A partir de um encontro sobre tolerância na América latina e no caribe realizado na década de 1990 na cidade do Rio de Janeiro o conceito de tolerância passou a ter um tratamento novo, no que concerne ao contexto histórico em que foi trabalhado:um mundo movido contraditoriamente por forças homogeneizadoras e fragmentadoras. Contudo é necessário lembrarmos que o tratamento político do conceito de tolerância já havia sido iniciado nos anos de 1970 pelos críticos da democracia liberal norte-americana, como Marcuse.
A fala incisiva de Paulo Freire neste encontro realizado no Rio de Janeiro demonstrou a tendência ideológica deste conceito: “ Eu me bato muito pela tolerância, que para mim é ma virtude…revolucionária até…é esta possibilidade de conviver com o diferente para poder brigar como antagonista…o antagonista é diferente também,mas um diferente, diferente”.
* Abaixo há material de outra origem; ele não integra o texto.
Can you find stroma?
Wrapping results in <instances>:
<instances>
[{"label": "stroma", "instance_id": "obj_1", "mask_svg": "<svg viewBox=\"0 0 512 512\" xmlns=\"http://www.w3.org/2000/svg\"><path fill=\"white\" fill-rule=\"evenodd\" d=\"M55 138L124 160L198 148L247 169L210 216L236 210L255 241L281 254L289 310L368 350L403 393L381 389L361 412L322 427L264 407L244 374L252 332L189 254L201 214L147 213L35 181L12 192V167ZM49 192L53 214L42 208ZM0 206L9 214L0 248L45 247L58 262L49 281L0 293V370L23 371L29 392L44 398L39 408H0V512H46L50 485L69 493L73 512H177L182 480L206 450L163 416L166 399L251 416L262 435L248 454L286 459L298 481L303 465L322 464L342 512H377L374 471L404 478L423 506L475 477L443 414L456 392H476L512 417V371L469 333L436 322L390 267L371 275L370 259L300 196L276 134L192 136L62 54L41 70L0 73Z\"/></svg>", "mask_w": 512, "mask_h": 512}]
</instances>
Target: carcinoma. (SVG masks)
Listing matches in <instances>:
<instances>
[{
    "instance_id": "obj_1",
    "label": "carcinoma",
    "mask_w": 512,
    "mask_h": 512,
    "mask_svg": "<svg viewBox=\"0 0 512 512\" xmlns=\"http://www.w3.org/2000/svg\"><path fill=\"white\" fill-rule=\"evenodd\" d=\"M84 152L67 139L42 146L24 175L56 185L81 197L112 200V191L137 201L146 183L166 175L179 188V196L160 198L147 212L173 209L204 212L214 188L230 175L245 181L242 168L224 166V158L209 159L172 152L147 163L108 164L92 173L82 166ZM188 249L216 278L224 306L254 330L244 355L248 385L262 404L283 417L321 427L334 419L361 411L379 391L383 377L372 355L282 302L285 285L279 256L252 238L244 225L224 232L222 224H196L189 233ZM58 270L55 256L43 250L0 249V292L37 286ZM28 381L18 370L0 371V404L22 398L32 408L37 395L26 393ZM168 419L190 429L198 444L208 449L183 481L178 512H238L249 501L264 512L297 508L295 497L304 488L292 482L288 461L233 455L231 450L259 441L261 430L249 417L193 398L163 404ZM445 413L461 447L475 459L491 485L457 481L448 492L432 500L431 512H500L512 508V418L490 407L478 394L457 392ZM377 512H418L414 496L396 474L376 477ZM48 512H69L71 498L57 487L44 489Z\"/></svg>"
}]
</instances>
A possibilidade da construção de uma cultura de tolerância implica na satisfação das necessidades fundamentais das grandes maiorias excluídas do bem estar material , cultural e espiritual. A fome, a pobreza, a marginalização, são resultados de situações de profunda intolerância e focos de novas atitudes de intolerância e violência. A tolerância não pode ocorrer em relacionamentos marcados pela desigualdade, onde ocorrer a dominação e a opressão entre indivíduos ou grupos sociais.
O ponto crucial da tolerância está na igualdade social, respeitar as diversidades culturais, sexuais, étnicas, não pode significar aceitar as desigualdades socioeconômicas. A tolerância deve ser uma ação solidária na superação dessas desigualdades, deve ser o reconhecimento das diversidades dos vários extratos sociais contrapondo-se a hegemonia de uma cultura dominante que oprimi e marginaliza as outras classes e grupos sociais.
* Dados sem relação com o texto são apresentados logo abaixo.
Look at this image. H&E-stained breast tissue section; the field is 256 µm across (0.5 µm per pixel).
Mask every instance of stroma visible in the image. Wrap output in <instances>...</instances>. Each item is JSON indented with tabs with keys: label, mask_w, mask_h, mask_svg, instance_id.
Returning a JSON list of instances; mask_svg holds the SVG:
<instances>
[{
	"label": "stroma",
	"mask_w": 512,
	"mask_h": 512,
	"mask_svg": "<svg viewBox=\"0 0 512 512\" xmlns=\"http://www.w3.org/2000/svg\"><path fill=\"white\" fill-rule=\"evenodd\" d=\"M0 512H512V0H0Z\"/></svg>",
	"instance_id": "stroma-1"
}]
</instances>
Os limites da tolerância residem em primeiro lugar na não aceitação da intolerância, nem das relações de exploração entre classes e grupos sociais desfavorecidos, sem limites a tolerância seria a própria negação. O contrário da igualdade não é diferença, mas sim a desigualdade que é socialmente construída, somente a aceitação da diferença pelo princípio da tolerância não é o suficiente para a construção de uma sociedade mais justa e fraterna e éclaro verdadeiramente democrática. A solidariedade é a virtude necessária para o enfrentamento das diferenças brutais e injustas, da desigualdade.Os preconceitos, a intolerância, dentre outras atrocidades podem ser combatidos não somente pela informação, mas também através da construção e do estabelecimento de valores como a tolerância, a ética, a honestidade, o respeito e o exercício real da cidadania.